The best news of the week has got to be the identification of the landing site Caesar used during his abortive invasion of Britain. The Guardian, Archaeology, and the Smithsonian have all reported on it.
And after you’ve had a look through those, here’s the rest of this week’s roundup. Enjoy!
New evidence suggests that the Sutlej river in India originally took a different path, creating an ideal environment for the agriculture needed to sustain the Indus Valley Civilization.
Cave camels? They’re no sabre-tooth tigers, but new evidence from the Ural Mountains suggests that a cave painter may have travelled a long way after seeing one to add it to other animal figures painted on the walls.

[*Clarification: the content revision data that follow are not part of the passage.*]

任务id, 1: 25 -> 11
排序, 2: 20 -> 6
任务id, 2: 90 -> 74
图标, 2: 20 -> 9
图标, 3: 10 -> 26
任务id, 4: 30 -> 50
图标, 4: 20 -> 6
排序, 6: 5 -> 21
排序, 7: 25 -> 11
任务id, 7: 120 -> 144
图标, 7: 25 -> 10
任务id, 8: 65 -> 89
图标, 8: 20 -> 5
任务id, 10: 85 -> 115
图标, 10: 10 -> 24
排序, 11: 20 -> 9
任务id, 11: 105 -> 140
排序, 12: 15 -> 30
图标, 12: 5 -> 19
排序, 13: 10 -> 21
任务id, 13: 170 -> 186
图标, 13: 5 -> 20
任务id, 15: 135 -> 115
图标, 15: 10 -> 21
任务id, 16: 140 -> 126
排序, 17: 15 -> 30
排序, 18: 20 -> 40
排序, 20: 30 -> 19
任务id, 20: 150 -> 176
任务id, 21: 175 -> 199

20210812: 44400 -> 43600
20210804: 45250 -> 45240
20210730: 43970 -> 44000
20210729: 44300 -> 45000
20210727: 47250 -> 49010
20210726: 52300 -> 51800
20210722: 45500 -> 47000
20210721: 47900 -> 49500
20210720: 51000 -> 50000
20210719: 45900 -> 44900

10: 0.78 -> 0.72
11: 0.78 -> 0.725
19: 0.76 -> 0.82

Analysis of human remains from 5,000 BC suggest that women in that time were noticeably stronger than women today, particularly modern rowers and runners.

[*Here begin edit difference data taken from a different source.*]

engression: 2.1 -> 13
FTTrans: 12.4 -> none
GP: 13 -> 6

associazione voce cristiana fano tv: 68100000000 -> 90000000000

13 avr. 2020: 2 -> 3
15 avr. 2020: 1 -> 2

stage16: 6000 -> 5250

And the brightly painted head of a sphinx from DeMille’s 1923 film The Ten Commandments has been discovered in the California desert.
From the Smithsonian:
After being reopened in 2016, analysis of the materials used to build the famous Tomb of Jesus of Nazareth shows that it was restored during the time of the emperor Constantine.
A huge cache of over two hundred fossilized pterosaur eggs has been discovered in China.
The discovery of large cauldrons in Leicestershire, England suggests that the Iron Age site was a central hub for ceremonial feasts.